- _Work to be completed_:
Go line by line through the data and copy those with the word "format".

- _Input_:

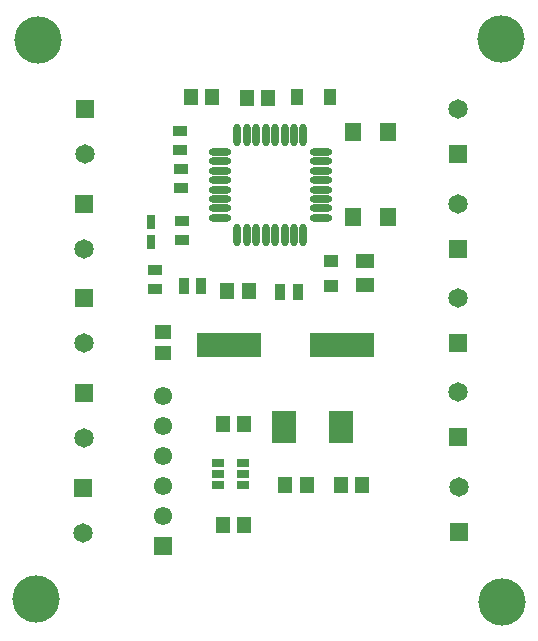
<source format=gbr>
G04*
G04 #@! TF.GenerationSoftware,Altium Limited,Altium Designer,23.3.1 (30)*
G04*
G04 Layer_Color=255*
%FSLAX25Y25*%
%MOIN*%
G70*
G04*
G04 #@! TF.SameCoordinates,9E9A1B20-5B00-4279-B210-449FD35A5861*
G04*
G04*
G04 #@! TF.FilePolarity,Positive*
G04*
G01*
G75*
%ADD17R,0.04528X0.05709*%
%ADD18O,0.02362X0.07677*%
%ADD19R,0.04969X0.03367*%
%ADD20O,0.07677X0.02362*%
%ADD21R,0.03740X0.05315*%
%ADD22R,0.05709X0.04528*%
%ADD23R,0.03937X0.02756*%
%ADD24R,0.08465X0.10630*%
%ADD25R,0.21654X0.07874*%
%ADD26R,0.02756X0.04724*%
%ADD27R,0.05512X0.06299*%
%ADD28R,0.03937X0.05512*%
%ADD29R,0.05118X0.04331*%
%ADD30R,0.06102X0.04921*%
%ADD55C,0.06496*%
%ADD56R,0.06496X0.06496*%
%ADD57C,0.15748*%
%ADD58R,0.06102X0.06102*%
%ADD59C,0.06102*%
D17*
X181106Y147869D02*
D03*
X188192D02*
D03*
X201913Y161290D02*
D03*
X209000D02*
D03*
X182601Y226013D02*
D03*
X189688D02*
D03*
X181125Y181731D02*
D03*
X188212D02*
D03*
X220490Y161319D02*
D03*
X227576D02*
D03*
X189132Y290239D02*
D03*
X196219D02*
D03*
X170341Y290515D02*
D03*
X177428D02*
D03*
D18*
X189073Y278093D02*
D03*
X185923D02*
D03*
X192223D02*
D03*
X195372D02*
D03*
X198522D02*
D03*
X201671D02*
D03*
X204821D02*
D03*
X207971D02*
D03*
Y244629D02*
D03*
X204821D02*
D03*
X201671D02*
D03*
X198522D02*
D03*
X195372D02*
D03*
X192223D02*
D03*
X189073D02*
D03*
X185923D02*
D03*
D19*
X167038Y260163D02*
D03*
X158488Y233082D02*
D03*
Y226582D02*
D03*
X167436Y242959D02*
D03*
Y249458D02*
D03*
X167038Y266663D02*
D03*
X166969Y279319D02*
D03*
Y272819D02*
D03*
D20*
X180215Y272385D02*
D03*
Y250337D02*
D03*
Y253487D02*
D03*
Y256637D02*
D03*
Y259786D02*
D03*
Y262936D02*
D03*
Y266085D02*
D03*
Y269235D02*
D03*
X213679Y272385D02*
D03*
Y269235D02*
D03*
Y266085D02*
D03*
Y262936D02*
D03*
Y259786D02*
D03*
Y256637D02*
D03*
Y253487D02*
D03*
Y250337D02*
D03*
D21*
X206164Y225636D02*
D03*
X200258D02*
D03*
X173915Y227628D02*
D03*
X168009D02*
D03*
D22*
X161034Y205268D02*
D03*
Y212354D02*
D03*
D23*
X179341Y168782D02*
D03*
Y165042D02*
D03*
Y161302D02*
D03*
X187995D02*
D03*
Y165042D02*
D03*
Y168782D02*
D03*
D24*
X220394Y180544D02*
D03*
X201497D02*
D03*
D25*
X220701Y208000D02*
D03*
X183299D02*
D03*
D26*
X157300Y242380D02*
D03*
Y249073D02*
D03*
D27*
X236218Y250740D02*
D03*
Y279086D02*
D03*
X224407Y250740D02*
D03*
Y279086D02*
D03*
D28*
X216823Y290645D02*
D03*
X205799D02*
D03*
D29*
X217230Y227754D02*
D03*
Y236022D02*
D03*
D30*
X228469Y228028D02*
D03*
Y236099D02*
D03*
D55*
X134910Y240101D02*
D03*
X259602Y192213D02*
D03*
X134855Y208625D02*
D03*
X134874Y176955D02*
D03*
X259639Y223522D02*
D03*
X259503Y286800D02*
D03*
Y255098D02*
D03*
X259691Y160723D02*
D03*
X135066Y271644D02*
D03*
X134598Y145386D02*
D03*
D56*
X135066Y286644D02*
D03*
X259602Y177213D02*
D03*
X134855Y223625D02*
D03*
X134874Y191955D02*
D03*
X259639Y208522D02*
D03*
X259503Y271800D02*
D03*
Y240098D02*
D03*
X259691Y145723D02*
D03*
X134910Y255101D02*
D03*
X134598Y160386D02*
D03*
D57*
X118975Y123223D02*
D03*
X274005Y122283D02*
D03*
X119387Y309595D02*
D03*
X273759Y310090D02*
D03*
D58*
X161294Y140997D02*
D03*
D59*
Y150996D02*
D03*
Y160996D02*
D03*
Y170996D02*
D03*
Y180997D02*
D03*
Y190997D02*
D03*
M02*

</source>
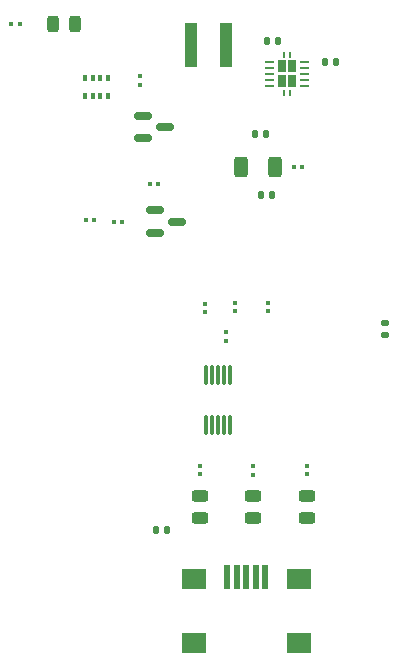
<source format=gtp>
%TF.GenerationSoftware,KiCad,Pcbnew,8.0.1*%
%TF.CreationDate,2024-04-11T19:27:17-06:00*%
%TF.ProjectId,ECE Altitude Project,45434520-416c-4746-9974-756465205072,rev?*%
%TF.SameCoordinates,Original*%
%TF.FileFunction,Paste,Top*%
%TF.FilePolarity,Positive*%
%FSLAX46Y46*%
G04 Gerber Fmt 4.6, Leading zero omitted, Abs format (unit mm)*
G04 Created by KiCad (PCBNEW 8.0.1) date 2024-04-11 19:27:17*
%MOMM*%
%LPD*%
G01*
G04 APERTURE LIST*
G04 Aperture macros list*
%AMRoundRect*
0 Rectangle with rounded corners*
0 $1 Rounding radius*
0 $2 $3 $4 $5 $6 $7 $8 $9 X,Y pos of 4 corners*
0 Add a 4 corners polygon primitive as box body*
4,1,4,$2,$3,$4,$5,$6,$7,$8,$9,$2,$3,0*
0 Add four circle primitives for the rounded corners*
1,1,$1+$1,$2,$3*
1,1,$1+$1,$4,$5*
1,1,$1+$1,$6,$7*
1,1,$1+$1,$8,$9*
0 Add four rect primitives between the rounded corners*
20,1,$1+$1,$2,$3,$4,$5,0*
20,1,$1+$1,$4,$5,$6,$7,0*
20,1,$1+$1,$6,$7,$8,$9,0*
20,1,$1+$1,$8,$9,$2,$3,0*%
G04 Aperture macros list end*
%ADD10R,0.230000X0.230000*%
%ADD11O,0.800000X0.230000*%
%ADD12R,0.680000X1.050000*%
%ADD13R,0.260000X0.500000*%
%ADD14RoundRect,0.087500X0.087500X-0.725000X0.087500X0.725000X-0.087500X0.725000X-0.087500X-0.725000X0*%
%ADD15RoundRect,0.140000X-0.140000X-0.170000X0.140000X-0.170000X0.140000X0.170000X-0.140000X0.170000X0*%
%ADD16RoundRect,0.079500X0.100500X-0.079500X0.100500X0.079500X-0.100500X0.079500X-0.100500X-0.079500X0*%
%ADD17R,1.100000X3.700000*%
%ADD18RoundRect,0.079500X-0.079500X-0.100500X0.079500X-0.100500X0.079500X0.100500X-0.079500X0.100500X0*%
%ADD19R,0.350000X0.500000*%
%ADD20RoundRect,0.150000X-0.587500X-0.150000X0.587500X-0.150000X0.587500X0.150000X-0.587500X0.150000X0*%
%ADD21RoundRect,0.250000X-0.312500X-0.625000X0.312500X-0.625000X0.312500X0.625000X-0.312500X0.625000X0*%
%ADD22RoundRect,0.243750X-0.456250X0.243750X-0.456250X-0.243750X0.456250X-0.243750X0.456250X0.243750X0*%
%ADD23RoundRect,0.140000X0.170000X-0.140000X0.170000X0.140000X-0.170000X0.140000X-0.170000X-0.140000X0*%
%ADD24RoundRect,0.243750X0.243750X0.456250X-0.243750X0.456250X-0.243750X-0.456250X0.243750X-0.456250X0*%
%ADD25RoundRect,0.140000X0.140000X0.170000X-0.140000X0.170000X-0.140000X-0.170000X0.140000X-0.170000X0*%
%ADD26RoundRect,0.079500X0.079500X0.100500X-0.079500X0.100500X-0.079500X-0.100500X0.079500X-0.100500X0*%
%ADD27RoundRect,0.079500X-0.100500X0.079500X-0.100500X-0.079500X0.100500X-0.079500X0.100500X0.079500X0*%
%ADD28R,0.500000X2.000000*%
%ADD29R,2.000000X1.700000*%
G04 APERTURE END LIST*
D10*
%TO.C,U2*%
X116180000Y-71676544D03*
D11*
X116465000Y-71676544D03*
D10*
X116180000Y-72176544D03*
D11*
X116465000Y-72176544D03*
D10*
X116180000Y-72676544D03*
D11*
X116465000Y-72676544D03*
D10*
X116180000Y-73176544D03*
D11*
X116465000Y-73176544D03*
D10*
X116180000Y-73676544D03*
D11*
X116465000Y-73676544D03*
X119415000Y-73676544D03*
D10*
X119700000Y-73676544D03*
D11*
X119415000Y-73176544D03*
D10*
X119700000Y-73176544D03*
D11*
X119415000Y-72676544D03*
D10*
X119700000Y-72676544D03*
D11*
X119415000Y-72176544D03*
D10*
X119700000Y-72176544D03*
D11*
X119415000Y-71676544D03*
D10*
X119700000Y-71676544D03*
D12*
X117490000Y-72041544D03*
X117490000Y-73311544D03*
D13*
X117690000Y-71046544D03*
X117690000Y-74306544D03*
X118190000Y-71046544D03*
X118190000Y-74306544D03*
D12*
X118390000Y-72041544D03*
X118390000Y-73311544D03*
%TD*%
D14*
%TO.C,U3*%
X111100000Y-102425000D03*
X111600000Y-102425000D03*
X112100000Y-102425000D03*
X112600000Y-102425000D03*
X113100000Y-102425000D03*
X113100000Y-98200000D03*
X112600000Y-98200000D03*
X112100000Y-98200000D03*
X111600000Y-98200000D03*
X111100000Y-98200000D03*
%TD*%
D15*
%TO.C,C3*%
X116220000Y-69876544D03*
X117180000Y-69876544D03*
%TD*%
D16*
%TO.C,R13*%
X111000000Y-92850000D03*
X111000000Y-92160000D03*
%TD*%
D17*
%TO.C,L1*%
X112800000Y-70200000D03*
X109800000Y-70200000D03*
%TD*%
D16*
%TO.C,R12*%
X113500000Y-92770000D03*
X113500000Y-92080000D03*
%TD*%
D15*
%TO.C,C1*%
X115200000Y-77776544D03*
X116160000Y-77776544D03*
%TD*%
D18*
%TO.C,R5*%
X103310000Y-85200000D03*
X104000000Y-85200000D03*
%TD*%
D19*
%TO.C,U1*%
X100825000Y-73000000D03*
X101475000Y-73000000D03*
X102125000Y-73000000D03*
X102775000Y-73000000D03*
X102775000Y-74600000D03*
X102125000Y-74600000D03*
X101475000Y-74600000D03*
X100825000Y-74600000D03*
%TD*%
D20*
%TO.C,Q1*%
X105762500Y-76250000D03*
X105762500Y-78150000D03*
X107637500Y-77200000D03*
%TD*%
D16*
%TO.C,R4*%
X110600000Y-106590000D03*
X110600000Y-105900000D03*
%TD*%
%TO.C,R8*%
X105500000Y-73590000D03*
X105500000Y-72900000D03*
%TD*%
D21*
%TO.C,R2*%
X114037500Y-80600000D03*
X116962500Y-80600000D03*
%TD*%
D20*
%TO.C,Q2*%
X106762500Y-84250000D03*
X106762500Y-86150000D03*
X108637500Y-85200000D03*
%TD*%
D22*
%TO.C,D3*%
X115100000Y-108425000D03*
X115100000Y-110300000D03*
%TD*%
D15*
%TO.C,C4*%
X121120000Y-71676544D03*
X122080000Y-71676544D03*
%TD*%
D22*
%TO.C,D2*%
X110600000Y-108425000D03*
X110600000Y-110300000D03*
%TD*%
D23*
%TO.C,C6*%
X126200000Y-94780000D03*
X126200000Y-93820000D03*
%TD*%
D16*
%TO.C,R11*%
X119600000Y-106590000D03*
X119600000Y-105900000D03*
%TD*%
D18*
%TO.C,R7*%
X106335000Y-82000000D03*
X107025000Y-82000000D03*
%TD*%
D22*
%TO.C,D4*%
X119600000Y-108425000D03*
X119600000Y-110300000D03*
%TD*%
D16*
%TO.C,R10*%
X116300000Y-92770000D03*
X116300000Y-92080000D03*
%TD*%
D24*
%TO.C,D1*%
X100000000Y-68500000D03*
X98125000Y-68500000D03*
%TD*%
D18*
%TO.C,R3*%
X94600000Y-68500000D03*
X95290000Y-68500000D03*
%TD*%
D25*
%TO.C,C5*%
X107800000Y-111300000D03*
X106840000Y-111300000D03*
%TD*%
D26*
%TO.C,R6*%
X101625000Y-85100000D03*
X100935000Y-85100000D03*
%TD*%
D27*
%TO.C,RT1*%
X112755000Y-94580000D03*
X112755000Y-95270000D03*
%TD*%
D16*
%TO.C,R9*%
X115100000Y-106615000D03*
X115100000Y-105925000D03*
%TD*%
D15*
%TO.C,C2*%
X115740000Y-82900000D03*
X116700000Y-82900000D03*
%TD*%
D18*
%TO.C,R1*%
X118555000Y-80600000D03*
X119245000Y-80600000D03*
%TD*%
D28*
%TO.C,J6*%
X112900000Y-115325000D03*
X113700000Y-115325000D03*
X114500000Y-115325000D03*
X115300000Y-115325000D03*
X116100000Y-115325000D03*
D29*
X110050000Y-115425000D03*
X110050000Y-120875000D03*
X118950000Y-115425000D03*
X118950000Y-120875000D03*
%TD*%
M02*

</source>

- _Answer space_:
<source format=gbr>
<source format=gtp>
G04 Gerber Fmt 4.6, Leading zero omitted, Abs format (unit mm)*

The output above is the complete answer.